There is general consensus on the need to design policies aimed at increasing dental care coverage to mitigate inequalities in access to oral health services and in their use [22, 23]. Studies have highlighted that if dental care is not included in the portfolio of public health services, it is almost impossible to attend to the real needs of oral-dental pathologies and associated diseases [6]. Integrating such services into primary care would considerably reduce the financial burden of OOPs for dental care on households [48]. In Hong Kong, for example, health promotion programmes have greatly alleviated oral health problems [47].

The design of new policies should be carried out in two ways, focussing both on prevention and on healthcare attention. In terms of prevention, programmes to promote awareness of dental care issues are essential to limit the appearance of related diseases. In health care, legislators should seek to provide financial protection for persons in situations of vulnerability and in need of dental attention, taking into account the catastrophic spending profiles identified in the present study. Furthermore, the portfolio of dental services available within the SNHS should be expanded, albeit gradually, prioritising persons with more severe needs and those requiring long-term treatment. A third objective must be to shorten the waiting lists for dental health services in Spain, which are still unacceptably long (whilst addressing the additional demand that would arise from expanding the dental services portfolio).

Conclusions

The findings we present show that the OOPs inherent to dental care in Spain constitute an important financial burden for certain population segments, and reflect the existence of a pro-poor inequity in terms of the concentration of CHED. The factors that increase the risk of CHED are male gender, age over 40 years, being single, separated, divorced or widowed, having a low level of education, having a low household income, being unemployed, living in an urban area, and living in a region with a relatively high level of GDP per capita. An expansion of SNHS health coverage for dental services would reduce the risk of CHED by financially protecting families, enabling them to address dental needs.
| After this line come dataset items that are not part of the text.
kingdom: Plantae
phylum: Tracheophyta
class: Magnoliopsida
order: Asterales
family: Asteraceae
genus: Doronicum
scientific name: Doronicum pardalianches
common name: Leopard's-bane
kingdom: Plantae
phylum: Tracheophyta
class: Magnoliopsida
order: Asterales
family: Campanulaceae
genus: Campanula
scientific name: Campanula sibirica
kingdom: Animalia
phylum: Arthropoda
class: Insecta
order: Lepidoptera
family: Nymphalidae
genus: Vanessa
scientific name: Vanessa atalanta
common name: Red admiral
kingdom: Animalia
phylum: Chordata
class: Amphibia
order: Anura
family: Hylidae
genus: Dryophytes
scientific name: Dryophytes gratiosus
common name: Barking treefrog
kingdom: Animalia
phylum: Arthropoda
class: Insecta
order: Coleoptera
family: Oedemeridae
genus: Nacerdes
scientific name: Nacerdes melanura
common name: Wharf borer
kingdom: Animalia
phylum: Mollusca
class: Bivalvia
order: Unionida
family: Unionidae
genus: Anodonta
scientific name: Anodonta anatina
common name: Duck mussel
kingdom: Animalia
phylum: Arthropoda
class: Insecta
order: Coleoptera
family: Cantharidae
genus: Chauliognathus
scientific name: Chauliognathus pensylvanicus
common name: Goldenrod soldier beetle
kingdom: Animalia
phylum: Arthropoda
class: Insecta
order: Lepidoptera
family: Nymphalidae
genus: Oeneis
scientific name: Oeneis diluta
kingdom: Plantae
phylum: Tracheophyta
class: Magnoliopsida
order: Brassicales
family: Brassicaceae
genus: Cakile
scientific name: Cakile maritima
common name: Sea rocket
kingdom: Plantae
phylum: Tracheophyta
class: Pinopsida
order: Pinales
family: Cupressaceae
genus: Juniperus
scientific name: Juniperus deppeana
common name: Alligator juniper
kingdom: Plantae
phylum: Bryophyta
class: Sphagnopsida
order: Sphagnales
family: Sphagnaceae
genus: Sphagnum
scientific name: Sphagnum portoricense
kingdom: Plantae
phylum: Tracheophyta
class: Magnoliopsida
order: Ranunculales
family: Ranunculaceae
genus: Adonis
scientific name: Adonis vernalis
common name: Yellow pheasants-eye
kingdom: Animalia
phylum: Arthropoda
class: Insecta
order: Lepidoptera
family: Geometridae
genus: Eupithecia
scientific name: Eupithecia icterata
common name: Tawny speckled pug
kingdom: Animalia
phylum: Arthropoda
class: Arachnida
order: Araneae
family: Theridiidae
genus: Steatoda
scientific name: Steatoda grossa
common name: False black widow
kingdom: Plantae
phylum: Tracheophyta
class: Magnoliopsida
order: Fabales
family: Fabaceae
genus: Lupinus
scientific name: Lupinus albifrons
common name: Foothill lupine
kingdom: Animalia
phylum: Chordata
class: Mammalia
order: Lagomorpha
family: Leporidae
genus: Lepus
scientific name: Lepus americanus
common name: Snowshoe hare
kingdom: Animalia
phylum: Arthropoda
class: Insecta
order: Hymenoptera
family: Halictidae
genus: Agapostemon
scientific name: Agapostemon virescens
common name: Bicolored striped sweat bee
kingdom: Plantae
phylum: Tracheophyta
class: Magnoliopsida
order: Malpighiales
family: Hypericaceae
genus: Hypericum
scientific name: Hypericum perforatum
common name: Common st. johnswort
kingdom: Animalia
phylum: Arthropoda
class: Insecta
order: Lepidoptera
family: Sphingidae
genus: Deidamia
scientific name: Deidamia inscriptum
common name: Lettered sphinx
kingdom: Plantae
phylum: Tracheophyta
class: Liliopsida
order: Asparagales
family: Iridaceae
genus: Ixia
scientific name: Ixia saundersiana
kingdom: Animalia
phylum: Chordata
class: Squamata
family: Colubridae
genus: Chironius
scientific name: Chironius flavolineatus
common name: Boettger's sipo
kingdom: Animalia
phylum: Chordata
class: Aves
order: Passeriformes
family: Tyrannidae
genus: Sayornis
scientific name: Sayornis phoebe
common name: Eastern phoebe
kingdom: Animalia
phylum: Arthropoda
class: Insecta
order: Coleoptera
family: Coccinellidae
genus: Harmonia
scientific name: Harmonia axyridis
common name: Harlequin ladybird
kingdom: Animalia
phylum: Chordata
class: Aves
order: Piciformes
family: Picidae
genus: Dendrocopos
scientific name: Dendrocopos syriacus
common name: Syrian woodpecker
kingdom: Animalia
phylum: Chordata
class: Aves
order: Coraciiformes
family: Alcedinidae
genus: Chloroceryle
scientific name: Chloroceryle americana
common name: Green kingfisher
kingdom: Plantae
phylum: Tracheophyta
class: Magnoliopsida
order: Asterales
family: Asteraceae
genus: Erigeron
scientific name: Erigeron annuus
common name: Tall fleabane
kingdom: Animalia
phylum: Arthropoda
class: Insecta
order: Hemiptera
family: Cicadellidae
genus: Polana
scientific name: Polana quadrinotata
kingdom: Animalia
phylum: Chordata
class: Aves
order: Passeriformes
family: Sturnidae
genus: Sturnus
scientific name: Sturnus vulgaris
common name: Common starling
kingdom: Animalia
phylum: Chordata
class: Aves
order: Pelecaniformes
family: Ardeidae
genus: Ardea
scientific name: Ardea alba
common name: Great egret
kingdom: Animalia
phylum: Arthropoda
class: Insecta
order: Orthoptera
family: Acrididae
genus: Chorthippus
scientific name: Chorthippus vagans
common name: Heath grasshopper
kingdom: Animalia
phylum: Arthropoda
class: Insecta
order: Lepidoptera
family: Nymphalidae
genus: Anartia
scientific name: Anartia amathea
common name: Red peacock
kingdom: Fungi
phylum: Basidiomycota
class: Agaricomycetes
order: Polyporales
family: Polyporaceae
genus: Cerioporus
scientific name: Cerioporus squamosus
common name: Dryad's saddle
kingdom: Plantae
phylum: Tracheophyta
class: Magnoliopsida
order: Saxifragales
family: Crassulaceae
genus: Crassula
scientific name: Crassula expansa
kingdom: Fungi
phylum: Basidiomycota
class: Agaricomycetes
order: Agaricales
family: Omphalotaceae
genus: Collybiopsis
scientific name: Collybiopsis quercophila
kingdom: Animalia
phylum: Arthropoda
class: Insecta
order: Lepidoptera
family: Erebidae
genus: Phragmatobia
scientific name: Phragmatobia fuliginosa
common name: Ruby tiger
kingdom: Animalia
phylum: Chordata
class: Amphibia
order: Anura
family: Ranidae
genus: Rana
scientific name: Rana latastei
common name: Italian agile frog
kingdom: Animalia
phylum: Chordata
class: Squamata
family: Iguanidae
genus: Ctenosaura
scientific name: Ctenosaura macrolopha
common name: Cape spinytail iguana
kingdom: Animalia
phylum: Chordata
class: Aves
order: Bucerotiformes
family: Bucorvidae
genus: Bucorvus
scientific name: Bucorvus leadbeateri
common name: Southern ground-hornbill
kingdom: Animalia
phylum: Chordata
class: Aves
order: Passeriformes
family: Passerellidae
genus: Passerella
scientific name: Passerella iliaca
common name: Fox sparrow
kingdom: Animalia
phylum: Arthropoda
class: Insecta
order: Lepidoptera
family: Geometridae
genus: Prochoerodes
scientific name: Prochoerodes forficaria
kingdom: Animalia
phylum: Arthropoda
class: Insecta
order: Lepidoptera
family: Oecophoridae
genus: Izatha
Future lines of research should be undertaken to extend our knowledge about the uptake and financing of dental healthcare. An area of priority attention would be to estimate the effect of treating secondary pathologies attributed to primary oral-dental pathologies that are currently untreated due to the lack of public health cover. This is important because poor oral health is known to increase the risk of infections spreading to the bloodstream, and may provoke tumours or stomach problems [6]. At present, there is no oral health cover during pregnancy or for children’s first teeth [49]. It would be useful to standardise oral healthcare cover across all of Spain’s autonomous communities and to regularly monitor and assess public dental care services, progressively introducing measures to provide dental healthcare for specific groups, such as children and pregnant women.